Тень от него такая же, свернувшаяся в комок нехотя чуть шевелится при его движениях. В черном окне шумит дождь.
— А то вот опосля учитель был, так у этого семья. Перед ним учительша пожилая была, овсянку очень любила, все, бывало, перед печкой мешает, от нутряных болезней; полгода пожила, перевели. А энтот приехал молодой, веселый и женился. И она веселая такая, задорная, краснощекая. И пошли дети, и пошли дети, и пошли дети кажный год, полну комнатку набились, а учительша стала костлявая да нехорошая.
— Вот в этой комнате?
— В этой самой. Да, стало начальство притеснять, стало гнать, чтоб квартиру снимал для семьи. В ногах валялся, — куды же на два дома. Бывало, закричит дитё, да сразу молчок, — а это они ему подушкой рот, и ти-и-хо станет, аж страшно. Всего нагляделся, — двадцать шестой год, с самой со службы.
А ведь у него своя история, своя жизнь, тоже непохожая, по-особенному; даже своя тень, не горбата, а вся в комок свилась, такая же угрюмая, замкнутая, как он.
Были у него дети, умерли; умерла жена; умерли либо разбрелись родные, близкие — кто в Сибирь, кто в Тулу, кто в Москву, никого в деревне не осталось, один он, как старый пень. Некуда и не к кому голову приклонить; нет родной руки, которая заведет глаза, когда придет его час. За двадцать шесть лет прирос к училищу — тут и дом, тут и родня, тут и близкие. Оттого, сколько бы ни сменялись, кто бы ни приезжал — старые ли, молодые, строгие или добрые, девушки или замужние, семейные или одинокие — у всех он одинаково вытаскивал из телеги пожитки, молча нес в училище, молча подавал самовар, как будто это были все те же, кого он знал давно, и уже все было переговорено.
Захолодало. Все подобралось, окрепло. Стала крепкая грязь, видно до весны такая останется и под снег такой пойдет. Избы поплотнели, а по утрам солома на крыше густо седела.

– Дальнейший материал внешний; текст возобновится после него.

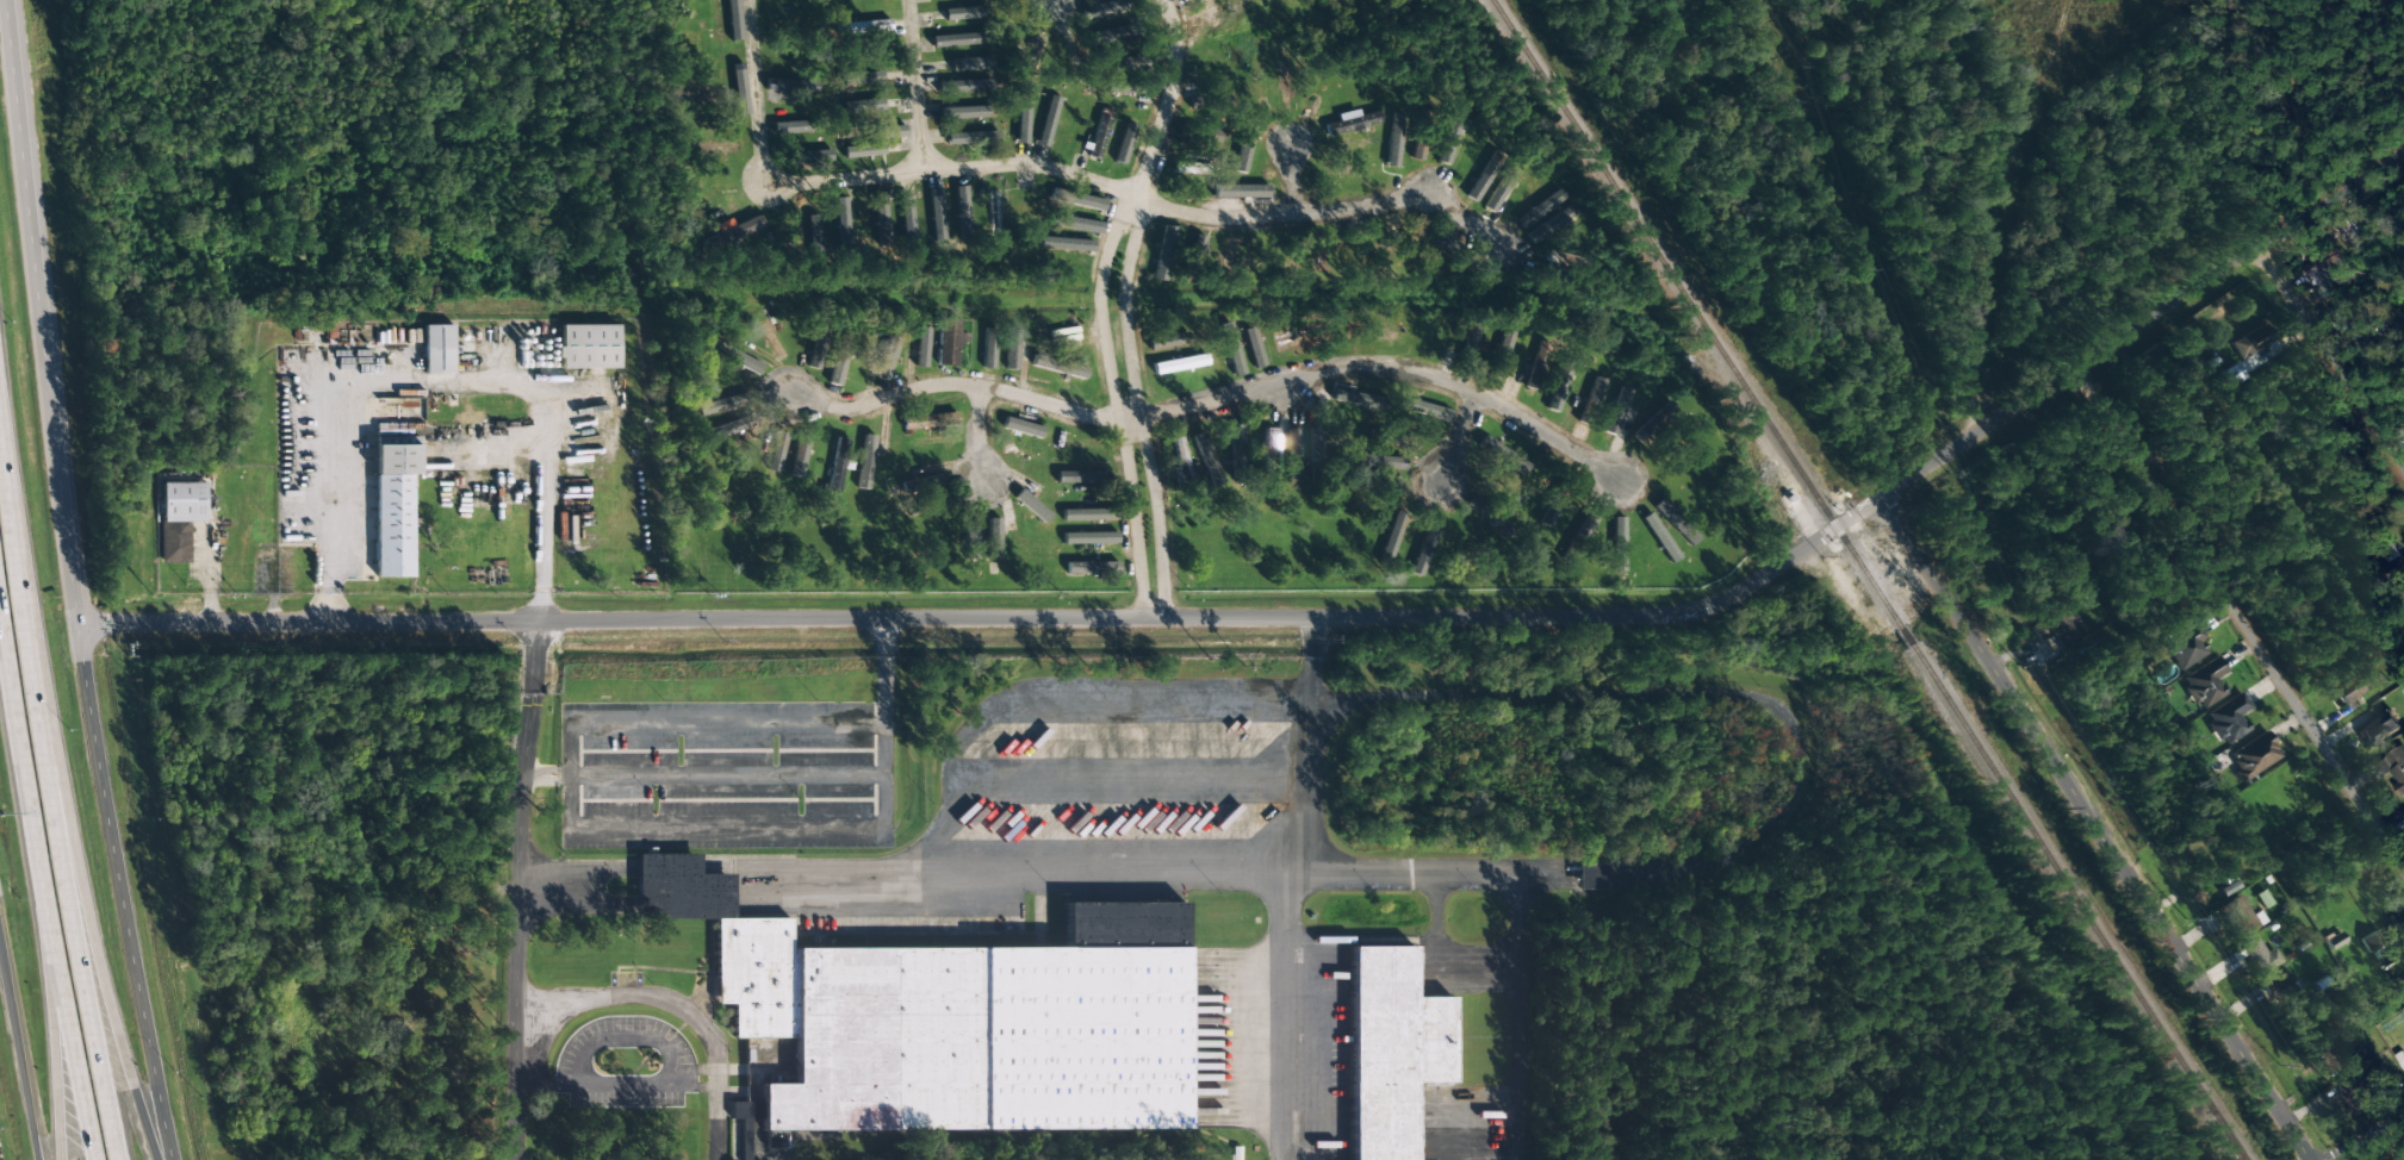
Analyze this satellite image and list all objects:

И деревья, голые и захолодалые, стояли с утра седые, и сруб колодца белел сединой, и верхи плетней, и лужицы тонко хрустели под красными гусиными лапами, и далеко и звонко слышен был собачий лай, до того звонко и прозрачно, что казалось, воздух, как хрустальный, рассыплется от этого звонкого лая.
Солнце невысоко подымалось над избами, чистое, светлое, ни одним облачком не запятнанное, глядело на противоположный порядок, и холодная седина быстро таяла с одного бока на крышах, на деревьях, на срубе, а в конце улицы влажно голубело. Похоже было на легкую весеннюю голубую мглу, только не было в ней весенней радости, а тонкая печаль прощания и одиночества.
«Господи, да как же это я... Ведь это же и в городе бывает, а я никогда не видала...»
Из душного прокислого класса Галина торопливо шла на улицу, потом в поле. И деревья, и поле с посохшей травой, и вырубки с нешевелящимся червонным листом уцелевшего молодого клена — все с прощальной ласковостью глядело на нее по-иному, по-особенному, внося осеннее примирение. И солнце — ласковое, похолоделое, последнее предзимнее солнце.
Далекий лес затянулся все тою же прощальной сизой мглой. Кто-то спрашивал тихо идущую девушку, которая все старалась поглубже вздохнуть:
«Чего тебе нужно?»
«Я хочу жить».
«Как?»
«Не знаю, но хочу жить, чтоб сердце сказало: да!.. Так вот... чтоб... ну так вот, как сегодня — так чудесно! Я никогда такого солнца не видала... Может, оно и не бывало такое... Отчего я одна?.. И ребятишки шумят и возятся, и крестьяне кругом, и батюшка с матушкой, а я одна...»
С обрыва за церковью видна неоглядная низина, а по ней в потемневших садах деревни, — Пузовка, Горяиново, много деревень; краснеет кирпичными постройками экономия. И кажется почему-то — счастливо живут там люди.
Под Казанскую на деревне была какая-то странная суматоха: чистили, скребли и мыли церковь, перед папертью начисто подмели и посыпали желтым песком. В училище староста прислал баб, и они насквозь все вымыли, вычистили и перетерли. Поповский дом тоже прибрался, перед многими избами посыпали песочком. Бабы напропалую пекли и варили, а мужики помылись в бане и так намаслили волосы, что на вечерней службе в духоте головы у них казались мокрыми.